Cyber ransom is now seen as the top threat to IT systems, according to a recent survey by Advisen among cyber insurance buyers.
“Holding your network hostage for extortion” was voted the top risk. That was followed by business interruption caused by cyberattacks. Distributed denial of service (DDoS) attacks moved up the risk rankings significantly.
The financial impact, media fallout, and potential legal issues of such events also likely elevate cyber extortion events above cyber incidents that only cause business interruption,” the report said. “Since DDoS attacks and cyber extortion can both disrupt the normal flow of business operations, those possibilities are top of mind for risk managers.”
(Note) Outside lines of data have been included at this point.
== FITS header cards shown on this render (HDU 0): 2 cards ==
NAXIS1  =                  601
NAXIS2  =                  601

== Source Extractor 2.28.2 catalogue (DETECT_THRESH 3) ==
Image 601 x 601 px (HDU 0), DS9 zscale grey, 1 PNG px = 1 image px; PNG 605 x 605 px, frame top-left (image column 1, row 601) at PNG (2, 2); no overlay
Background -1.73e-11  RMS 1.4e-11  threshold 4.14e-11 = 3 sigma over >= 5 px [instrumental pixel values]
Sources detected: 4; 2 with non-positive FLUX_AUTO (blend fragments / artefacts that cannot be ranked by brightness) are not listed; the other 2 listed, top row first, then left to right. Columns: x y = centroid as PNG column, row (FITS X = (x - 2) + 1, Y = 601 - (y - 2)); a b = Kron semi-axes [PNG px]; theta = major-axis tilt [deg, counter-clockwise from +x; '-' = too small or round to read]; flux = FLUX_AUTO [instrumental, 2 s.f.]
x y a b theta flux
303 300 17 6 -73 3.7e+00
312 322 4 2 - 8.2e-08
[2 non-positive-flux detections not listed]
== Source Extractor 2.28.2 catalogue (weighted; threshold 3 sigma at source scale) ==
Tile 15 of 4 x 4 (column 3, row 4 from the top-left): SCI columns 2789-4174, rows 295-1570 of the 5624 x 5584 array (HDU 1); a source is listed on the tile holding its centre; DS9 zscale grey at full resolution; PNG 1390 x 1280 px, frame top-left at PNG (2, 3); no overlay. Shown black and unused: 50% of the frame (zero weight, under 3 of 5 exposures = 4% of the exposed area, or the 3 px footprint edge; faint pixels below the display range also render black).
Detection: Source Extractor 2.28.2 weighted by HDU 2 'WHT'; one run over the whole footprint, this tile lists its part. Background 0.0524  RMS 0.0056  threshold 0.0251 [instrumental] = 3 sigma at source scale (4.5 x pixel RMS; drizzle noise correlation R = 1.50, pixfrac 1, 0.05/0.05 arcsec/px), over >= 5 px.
Covid-19 has also changed this year’s risk landscape. With many employees working from home, businesses are worried that some may inadvertently infect the organisation with malware. That could arise if staff click on links in phishing emails or visit bogus websites. In previous surveys, bringing one’s own device to work was seen as high risk – but that dropped to second lowest threat.
The survey also revealed gaps in staff training in many organisations. Less than a third assessed the cyber threat landscape monthly – with one in three doing so only annually.
“Despite recognizing the consequences stemming from cyber events, organizations may not realise how rapidly cyber risks can evolve,” the report said. Over the past twelve months, for example, ransomware actors have shifted to exfiltrating data from their targets. This has turned such events into both extortion/business interruption scenarios and potentially notifiable data breaches.
“Assessing risk exposure should be performed annually at a minimum, but organisations should more regularly monitor for new threats in this changing environment,” it said.
Organisations are also struggling to comply with tougher IT security and data privacy regulations, according to a separate study by Telos Corporation – an IT business consultancy.
The survey, which poled 300 IT professionals, found that organisations spend an average of $3.5 million annually on compliance activities, with compliance audits consuming 58 working days each quarter.
Nearly all survey respondents (99 per cent) indicated their organisation would benefit from automating IT security and/or privacy compliance activities, citing expected benefits such as increased accuracy of evidence (54 per cent), reduced time spent being audited (51 per cent) and the ability to respond to audit evidence requests more quickly (50 per cent).